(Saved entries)
——————————
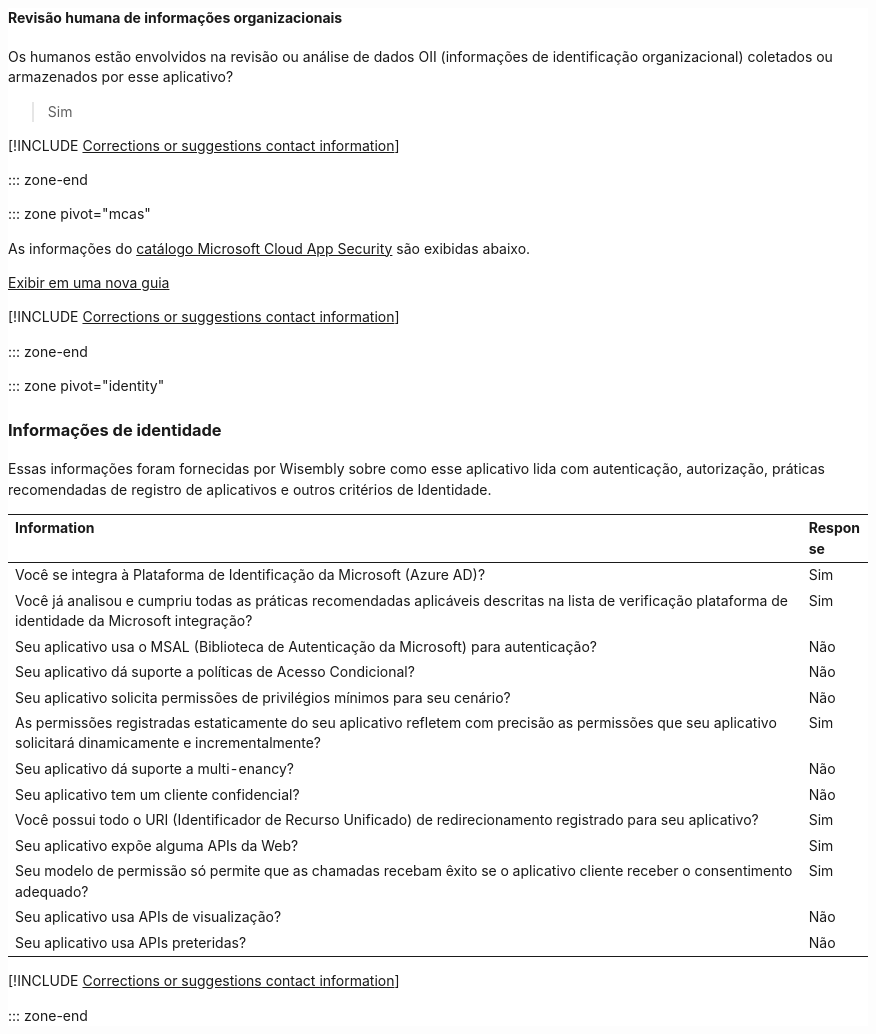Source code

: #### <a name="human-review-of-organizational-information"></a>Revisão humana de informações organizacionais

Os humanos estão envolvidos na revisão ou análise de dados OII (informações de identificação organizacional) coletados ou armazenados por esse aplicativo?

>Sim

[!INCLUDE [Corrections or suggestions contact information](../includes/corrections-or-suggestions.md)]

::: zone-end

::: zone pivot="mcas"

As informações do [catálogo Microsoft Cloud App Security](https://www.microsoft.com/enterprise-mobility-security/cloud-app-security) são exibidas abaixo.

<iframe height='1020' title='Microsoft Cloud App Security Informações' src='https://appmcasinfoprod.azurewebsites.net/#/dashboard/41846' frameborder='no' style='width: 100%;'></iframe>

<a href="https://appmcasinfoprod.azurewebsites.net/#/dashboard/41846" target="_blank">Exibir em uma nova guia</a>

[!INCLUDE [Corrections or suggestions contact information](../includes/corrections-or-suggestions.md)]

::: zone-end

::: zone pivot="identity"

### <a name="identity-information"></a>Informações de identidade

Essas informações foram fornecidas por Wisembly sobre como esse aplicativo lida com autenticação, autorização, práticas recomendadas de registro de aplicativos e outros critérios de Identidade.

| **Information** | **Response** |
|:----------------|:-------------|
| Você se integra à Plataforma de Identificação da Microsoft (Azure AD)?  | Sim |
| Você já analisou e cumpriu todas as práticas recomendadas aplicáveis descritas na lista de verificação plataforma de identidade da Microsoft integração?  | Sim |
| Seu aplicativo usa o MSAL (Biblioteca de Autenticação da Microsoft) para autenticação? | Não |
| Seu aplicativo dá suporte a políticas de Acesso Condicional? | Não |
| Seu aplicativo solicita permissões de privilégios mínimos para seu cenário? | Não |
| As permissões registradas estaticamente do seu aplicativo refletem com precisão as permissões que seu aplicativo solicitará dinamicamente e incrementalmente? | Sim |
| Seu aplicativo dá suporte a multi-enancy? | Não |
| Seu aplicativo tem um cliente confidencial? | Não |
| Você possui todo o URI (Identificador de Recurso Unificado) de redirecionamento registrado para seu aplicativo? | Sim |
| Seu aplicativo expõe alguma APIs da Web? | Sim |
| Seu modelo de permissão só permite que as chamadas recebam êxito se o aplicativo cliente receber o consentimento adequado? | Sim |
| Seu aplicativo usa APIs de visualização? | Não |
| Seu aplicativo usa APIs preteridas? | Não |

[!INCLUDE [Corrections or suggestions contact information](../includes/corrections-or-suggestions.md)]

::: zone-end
——————————
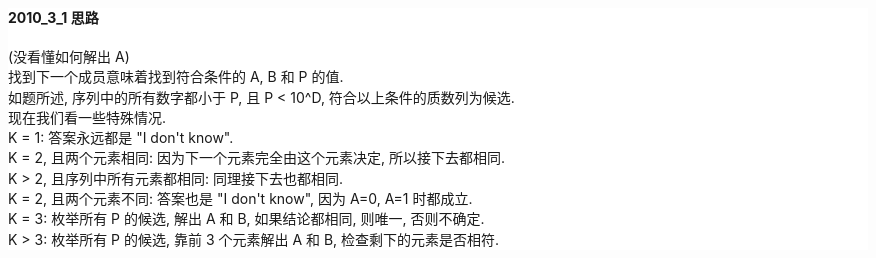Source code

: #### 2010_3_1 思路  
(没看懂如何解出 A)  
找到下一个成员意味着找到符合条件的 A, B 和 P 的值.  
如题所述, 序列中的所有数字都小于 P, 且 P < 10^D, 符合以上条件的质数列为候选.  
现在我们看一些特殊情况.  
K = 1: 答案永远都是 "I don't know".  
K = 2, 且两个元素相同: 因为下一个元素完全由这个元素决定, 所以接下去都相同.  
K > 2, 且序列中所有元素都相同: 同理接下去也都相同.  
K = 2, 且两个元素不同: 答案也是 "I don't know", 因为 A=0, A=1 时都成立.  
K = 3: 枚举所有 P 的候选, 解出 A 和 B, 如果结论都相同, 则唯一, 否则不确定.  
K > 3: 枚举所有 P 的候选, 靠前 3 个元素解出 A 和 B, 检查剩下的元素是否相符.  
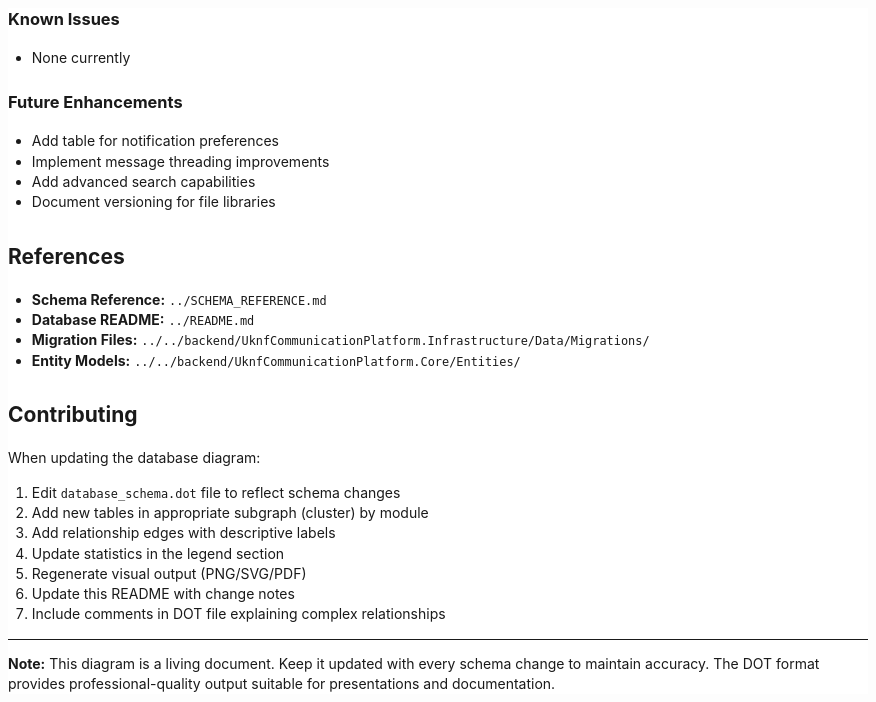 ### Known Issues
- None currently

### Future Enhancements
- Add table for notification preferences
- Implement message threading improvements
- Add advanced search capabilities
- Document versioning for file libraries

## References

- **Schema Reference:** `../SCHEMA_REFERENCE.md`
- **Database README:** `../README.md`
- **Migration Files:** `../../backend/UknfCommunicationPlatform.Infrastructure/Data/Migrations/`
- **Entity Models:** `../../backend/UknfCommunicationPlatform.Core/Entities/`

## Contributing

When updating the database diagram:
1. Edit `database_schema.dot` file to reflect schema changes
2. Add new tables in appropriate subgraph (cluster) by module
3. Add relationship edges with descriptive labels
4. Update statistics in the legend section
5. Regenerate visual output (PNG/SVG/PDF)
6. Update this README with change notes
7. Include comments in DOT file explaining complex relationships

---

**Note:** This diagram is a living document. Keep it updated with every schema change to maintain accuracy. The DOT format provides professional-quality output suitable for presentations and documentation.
——————————
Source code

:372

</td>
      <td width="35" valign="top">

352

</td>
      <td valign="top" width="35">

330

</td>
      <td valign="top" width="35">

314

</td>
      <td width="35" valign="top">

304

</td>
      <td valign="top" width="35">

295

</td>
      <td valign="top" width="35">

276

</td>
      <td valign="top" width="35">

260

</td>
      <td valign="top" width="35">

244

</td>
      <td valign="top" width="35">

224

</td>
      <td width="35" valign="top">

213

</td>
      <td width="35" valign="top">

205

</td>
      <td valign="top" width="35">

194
——————————
**INSTRUCTIONS TO FOLLOW**
Filter the data down to the lines that contain the string "APIs", and copy them.

**WRITTEN SOLUTION**
| Seu aplicativo expõe alguma APIs da Web? | Sim |
| Seu aplicativo usa APIs de visualização? | Não |
| Seu aplicativo usa APIs preteridas? | Não |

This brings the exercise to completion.